I need to drill some holes in an aluminum shower door jam during installation. Do I need to use a dust mask when drilling this type of material? Is a dust mask ever necessary when using a drill for general home improvement projects? Thanks.


----------



## majakdragon

I always wear a dust mask when drilling any material that causes dust to infiltrate the air. Drywall, plaster etc.


----------



## dougrus

Its cheap insurance...I try to always wear one...
Especially in older homes you never really know what you are drilling into. Aesbestos, lead from paint, just general silica dust...all of these things are not good to breathe.


----------



## martinlw2000

Anyone have an opinion about drilling into aluminum in particular? Are very fine particles of aluminum blown into the air where they could be inhaled? I don't see any aluminum "dust" in the air but that doesn't mean it isn't there.


----------



## Bonus

I don't think you're going to create dust fine enough to breathe. You're going to get shavings from Aluminum, not dust. Just keep your mouth shut while you're drilling. :laughing:


----------



## martinlw2000

I believe that when drilling aluminum at low speed, shavings are the result but at high speed a fine powder is probably produced. I was just sawing a piece of the aluminum with a hacksaw and both large shavings and a very fine powder were created. The sawing action isn't such that the powder is blown into the air but the action of a high speed drill bit is probably throwing that fine powder into the worker's face. I think I'll use lung protection in the future whenever I use a drill.


----------



## LanterDan

I would no concerns at all with drilling into aluminum without a dusk mask. If you get anything other than shavings your are doing someting wrong. Any concerns at all, which would be very little, would come from droplets of cutting fluid, not the aluminum. But that is more a long term thing, for machinists who are using the stuff all day, every day. And only being a couple of holes in a bathroom, you probably don't even need cutting fluid.
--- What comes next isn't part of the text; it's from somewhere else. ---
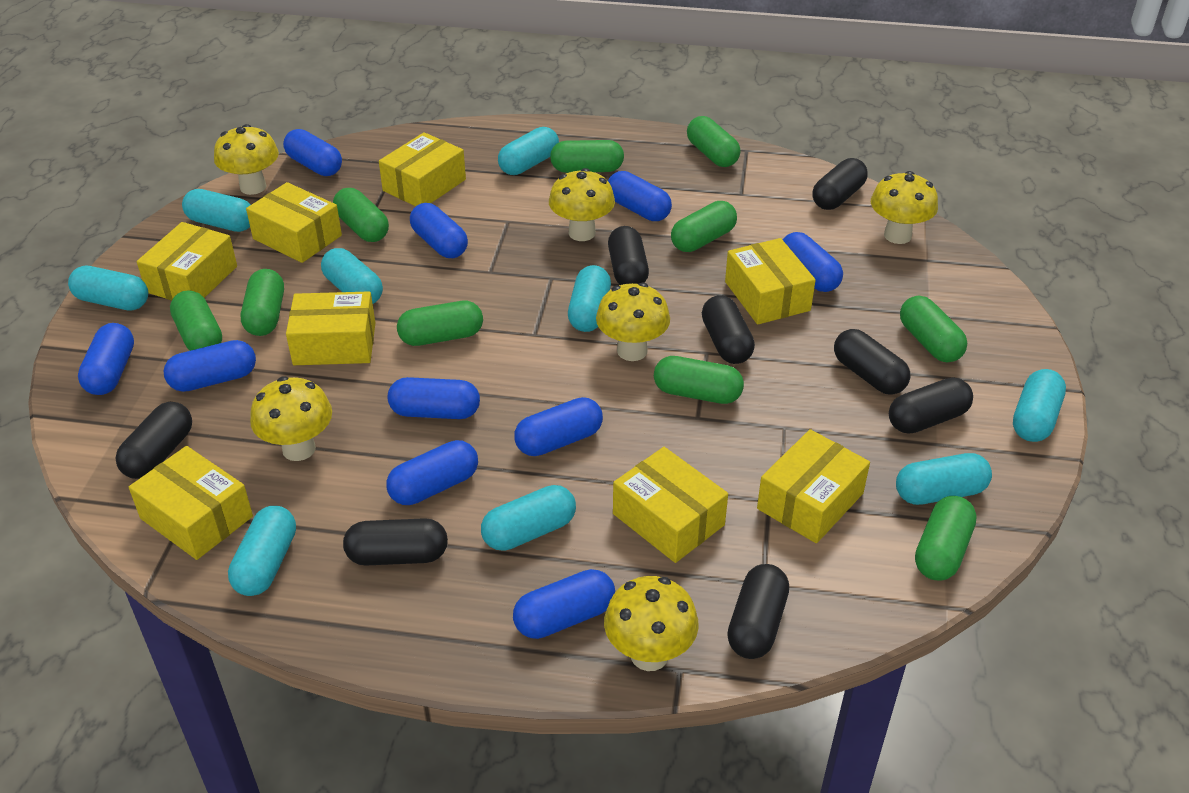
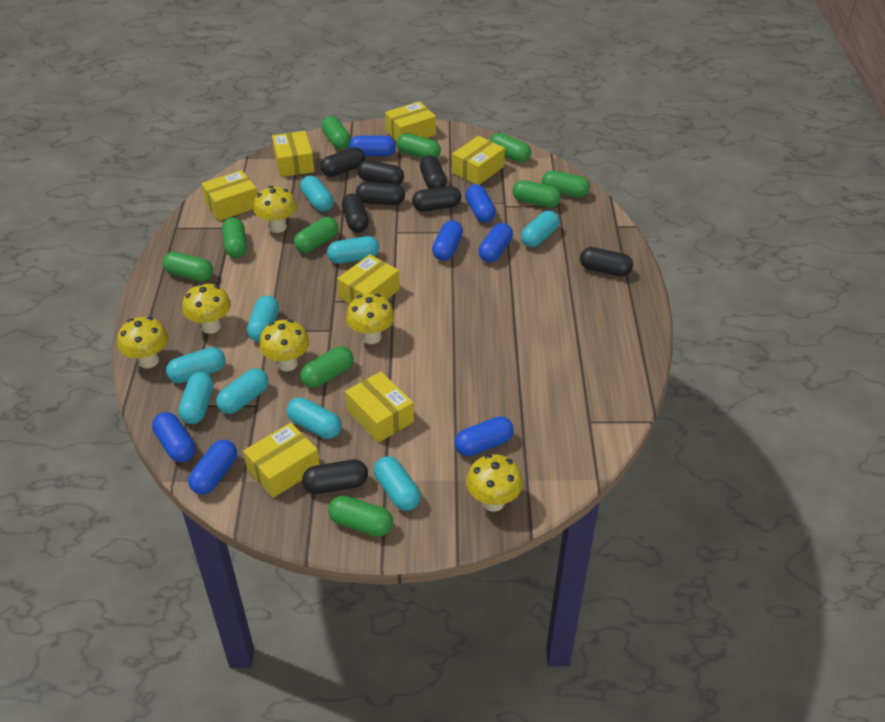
blue capsule: [78,323,134,395] [163,340,256,392] [283,129,342,176] [386,440,478,505] [388,377,480,419] [410,203,468,258] [513,569,615,639] [514,397,603,456] [608,171,672,221] [783,232,843,292] = 10 -> [152,412,195,462] [188,440,237,495] [349,136,396,156] [432,220,463,261] [454,417,514,456] [465,184,496,223] [478,223,513,262] = 7
yellow box: [129,446,253,560] [137,222,237,301] [246,182,342,263] [286,291,375,365] [379,132,466,206] [613,447,728,563] [725,238,816,325] [757,429,870,543] = 8 -> [201,170,257,221] [243,423,320,498] [272,131,314,177] [337,254,400,304] [345,372,414,443] [385,101,436,142] [452,136,505,185] = 7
I used to do occasional machining in my old job, mostly aluminum and stainless. We never used duskmasks, or where under any impression that we should, for anything other than certain plastics.


----------



## megawatt

WOW some men are not men. I think I will wear a respirator everytime I go outside too just to be safe. I don't think I am coming back to this site -- too many pansies and dorks here Good bye!


----------



## jproffer

> I believe that when drilling aluminum at low speed, shavings are the result but at high speed a fine powder is probably produced.
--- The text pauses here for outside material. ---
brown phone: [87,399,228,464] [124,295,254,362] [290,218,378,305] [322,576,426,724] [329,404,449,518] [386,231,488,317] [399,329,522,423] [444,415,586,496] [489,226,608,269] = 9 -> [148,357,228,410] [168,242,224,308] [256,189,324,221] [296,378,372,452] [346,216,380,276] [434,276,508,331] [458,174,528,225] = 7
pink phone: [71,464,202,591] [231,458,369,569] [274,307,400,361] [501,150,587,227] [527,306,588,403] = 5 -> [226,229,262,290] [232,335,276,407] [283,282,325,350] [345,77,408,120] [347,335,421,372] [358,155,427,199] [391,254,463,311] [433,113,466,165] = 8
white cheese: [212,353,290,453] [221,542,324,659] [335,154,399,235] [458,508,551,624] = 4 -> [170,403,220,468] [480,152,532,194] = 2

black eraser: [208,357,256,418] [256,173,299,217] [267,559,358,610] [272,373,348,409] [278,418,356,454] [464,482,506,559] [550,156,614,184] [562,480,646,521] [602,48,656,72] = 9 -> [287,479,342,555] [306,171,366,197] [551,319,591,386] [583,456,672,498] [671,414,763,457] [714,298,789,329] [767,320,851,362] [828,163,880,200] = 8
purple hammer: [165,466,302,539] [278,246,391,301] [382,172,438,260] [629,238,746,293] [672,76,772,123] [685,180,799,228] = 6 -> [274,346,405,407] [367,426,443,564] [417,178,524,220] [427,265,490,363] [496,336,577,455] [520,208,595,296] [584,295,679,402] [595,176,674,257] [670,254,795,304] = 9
Actually you'll just get shavings....faster. 




> WOW some men are not men. I think I will wear a respirator everytime I go outside too just to be safe. I don't think I am coming back to this site -- too many pansies and dorks here Good bye!


Well I know I, for one, will be sad to see you go....don't let the door hit ya where the good Lord split ya.:thumbsup:


----------



## Gerry Kiernan

I don't think you need to worry too much about drilling aluminum at low speed, with regard to wearing a respirator,but I would advise you too wear eye protection as the shavings can be pretty rough on your eyes.

Gerry


----------



## quicklearner

By now your shower is installed, but just in case someone looks at this again I'll throw in what I know. As stated before drilling a few holes in aluminum won't produce enough nusiance dust to be a health concern. However drilling into drywall, fiberglass, and unknown material may pose a respiratory hazard. The "dust masks" sold at retail stores may be _labelled _for carpentry, lawn care, and even paint, but only the ones marked "N95" on the mask itself have been tested for integrity. As a respiratory protection manager I have yet to find a mask that has only one rubber band to go around your head to be certified safe for dust and airborne particulates. Even an N95 mask won't protect you from vapors created by paint, cleaning liquids, etc. though. For that another type of respirator is needed.


----------



## quicklearner

*respiratory protection*




quicklearner said:


> By now your shower is installed, but just in case someone looks at this again I'll throw in what I know. As stated before drilling a few holes in aluminum won't produce enough nusiance dust to be a health concern. However drilling into drywall, fiberglass, and unknown material may pose a respiratory hazard. The "dust masks" sold at retail stores may be _labelled _for carpentry, lawn care, and even paint, but only the ones marked "N95" on the mask itself have been tested for integrity. As a respiratory protection manager I have yet to find a mask that has only one rubber band to go around your head to be certified safe for dust and airborne particulates. Even an N95 mask won't protect you from vapors created by paint, cleaning liquids, etc. though. For that another type of respirator is needed.


----------